Paul Ryan's new budget plan seems complicated, but it isn't. For all the obfuscating talk of vouchers and block grants, he only has one very simple solution to the deficit -- the same solution he's been touting for years now. It's a solution that anyone can understand.
The United States is facing two distinct, but related, long-term problems:
1. Health care costs are rising rapidly.
2. Medicare and Medicaid obligates the government to pay for the health care of the poor and elderly. This means that the rising cost of health care shows up on federal budget projections.
Paul Ryan's new budget proposal solves the second problem but not the first. It does this by dissolving Medicare and Medicaid as we currently understand them. In Ryan's plan, the federal government protects its own coffers by simply refusing to pay for health care anymore.
This obviously fixes the problem with the federal budget. But it does so by taking money the federal government is currently obligated to pay and forcing poor people, and elderly people, and employers, and, well, you, to pay for it instead. Most poor people and most elderly people can't afford to do so, and for a lot of them, consistent access to health care will dry up.
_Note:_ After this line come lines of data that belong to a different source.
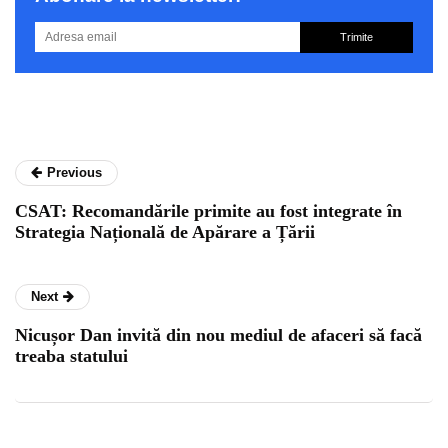
Trimite
Previous
CSAT: Recomandările primite au fost integrate în
Strategia Națională de Apărare a Țării
Next
Nicușor Dan invită din nou mediul de afaceri să facă
treaba statului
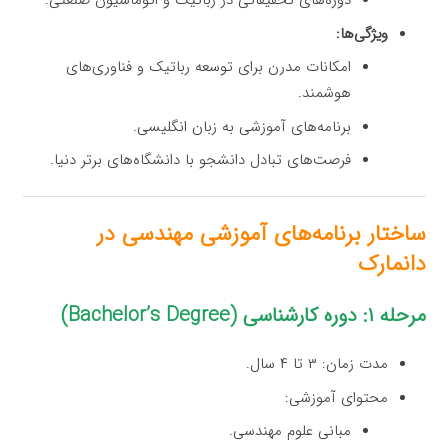
دوره‌های تحقیقاتی در رباتیک و اتوماسیون صنعتی.
ویژگی‌ها:
امکانات مدرن برای توسعه رباتیک و فناوری‌های
هوشمند.
برنامه‌های آموزشی به زبان انگلیسی.
فرصت‌های تبادل دانشجو با دانشگاه‌های برتر دنیا.
ساختار برنامه‌های آموزشی مهندسی در
دانمارک
مرحله ۱: دوره کارشناسی (Bachelor’s Degree)
مدت زمان: ۳ تا ۴ سال.
محتوای آموزشی:
مبانی علوم مهندسی.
The plan does nothing to address the root problem, the rising cost of health care, so the range of people who can afford to get treated is going to continue shrinking. Employer benefits will continue to get less and less generous. Access to health care will become more and more a privilege of wealth.
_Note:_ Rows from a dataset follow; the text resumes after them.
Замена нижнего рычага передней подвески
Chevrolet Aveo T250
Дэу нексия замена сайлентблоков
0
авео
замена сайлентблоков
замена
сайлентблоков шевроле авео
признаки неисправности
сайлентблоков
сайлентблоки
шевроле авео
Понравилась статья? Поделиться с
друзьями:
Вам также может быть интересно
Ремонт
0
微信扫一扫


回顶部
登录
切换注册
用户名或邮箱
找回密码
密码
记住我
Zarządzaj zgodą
It's pretty clear that reducing access to health care will lead to a lot of suffering for a lot of people.
For what gain? That's less clear.
The plan fundamentally misconstrues the relationship between people and government. All things equal, most people would agree that a balanced federal budget is preferable to an unbalanced federal budget. But by making a balanced budget an end unto itself, conservatives have created a sort of myopia over the purpose of government in the first place. Ryan's plan envisions the government as a private actor, working to balance its own accounts at the expense of everyone else. That's ridiculous.
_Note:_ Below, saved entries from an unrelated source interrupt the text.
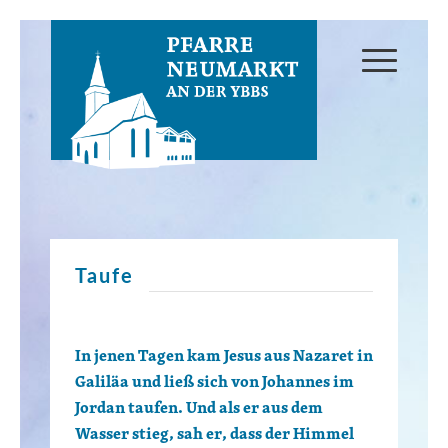
Taufe
In jenen Tagen kam Jesus aus Nazaret in
Galiläa und ließ sich von Johannes im
Jordan taufen. Und als er aus dem
Wasser stieg, sah er, dass der Himmel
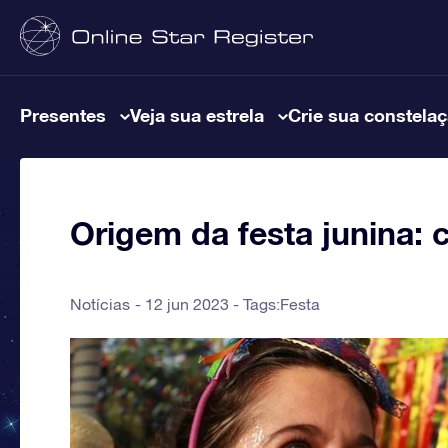
Presentes
Veja sua estrela
Crie sua constela
Origem da festa junina: 
Notícias
12 jun 2023 - Tags:
Festa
Right now, health care costs are massive and thorny problem facing Americans and their government. No one with a serious grasp of health policy could deny as much.
Ryan's plan sees that problem and cheerfully splits the baby down the middle. If Ryan gets his way, the government makes out like a bandit while the Americans it supposedly represents are forced to cope with tremendous suffering alone. Ryan's plan attempts to decouple the long-term fate of the federal government -- an entity governing the American people and controlled by its elected representatives -- from the long-term fate of Americans themselves.
This is ridiculous. If the finances of the government are unsustainable, it's only because the finances of the body politic are also unsustainable.
At its core, Ryan's plan is an abdication of responsibility. It represents conservatives standing up and saying to America, "We don't know how to solve your problems, and we'd rather not try. So instead, we're going to shuffle you out the door so we can put the federal house in order. Everything's still going to seed, but this way, no one can blame us for anything."
It is simply not acceptable for a government to solve its own problems while -- or rather, by -- ignoring the problems of the governed.
And for all the smoke and mirrors, that's exactly what Paul Ryan wants to do with his plan: create a healthy government for a sickly nation.